#### [WHAT IS BEING ASKED]
The lines from the start of the records through the one containing "HPA for Beginners: Your" are to be restated word for word; please include both ends.

#### [SUPPLIED MATERIAL]
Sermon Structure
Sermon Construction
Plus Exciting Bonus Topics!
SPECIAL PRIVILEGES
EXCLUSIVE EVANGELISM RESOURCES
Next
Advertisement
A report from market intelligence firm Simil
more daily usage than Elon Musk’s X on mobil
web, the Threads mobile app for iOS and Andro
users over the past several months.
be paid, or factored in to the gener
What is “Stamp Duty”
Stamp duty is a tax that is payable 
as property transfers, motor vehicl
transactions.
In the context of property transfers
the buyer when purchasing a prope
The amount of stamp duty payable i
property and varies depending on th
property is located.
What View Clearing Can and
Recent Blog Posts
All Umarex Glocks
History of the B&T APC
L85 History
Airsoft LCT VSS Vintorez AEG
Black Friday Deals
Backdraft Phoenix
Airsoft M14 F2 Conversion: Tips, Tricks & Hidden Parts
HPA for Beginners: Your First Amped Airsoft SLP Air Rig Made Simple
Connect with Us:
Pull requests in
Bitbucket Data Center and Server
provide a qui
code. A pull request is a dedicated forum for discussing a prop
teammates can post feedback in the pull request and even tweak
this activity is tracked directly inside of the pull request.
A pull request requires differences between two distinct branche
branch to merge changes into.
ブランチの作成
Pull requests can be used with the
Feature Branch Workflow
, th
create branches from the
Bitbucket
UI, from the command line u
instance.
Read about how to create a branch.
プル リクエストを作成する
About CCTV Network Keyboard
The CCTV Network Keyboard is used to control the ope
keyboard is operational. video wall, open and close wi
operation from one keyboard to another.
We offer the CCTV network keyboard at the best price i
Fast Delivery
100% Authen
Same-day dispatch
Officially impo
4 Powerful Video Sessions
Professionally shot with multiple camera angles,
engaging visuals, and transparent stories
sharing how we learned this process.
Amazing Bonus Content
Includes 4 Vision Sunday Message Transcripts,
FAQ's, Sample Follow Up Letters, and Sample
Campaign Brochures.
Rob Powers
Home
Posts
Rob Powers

#### [RESULT BELOW]
Sermon Structure
Sermon Construction
Plus Exciting Bonus Topics!
SPECIAL PRIVILEGES
EXCLUSIVE EVANGELISM RESOURCES
Next
Advertisement
A report from market intelligence firm Simil
more daily usage than Elon Musk’s X on mobil
web, the Threads mobile app for iOS and Andro
users over the past several months.
be paid, or factored in to the gener
What is “Stamp Duty”
Stamp duty is a tax that is payable 
as property transfers, motor vehicl
transactions.
In the context of property transfers
the buyer when purchasing a prope
The amount of stamp duty payable i
property and varies depending on th
property is located.
What View Clearing Can and
Recent Blog Posts
All Umarex Glocks
History of the B&T APC
L85 History
Airsoft LCT VSS Vintorez AEG
Black Friday Deals
Backdraft Phoenix
Airsoft M14 F2 Conversion: Tips, Tricks & Hidden Parts
HPA for Beginners: Your First Amped Airsoft SLP Air Rig Made Simple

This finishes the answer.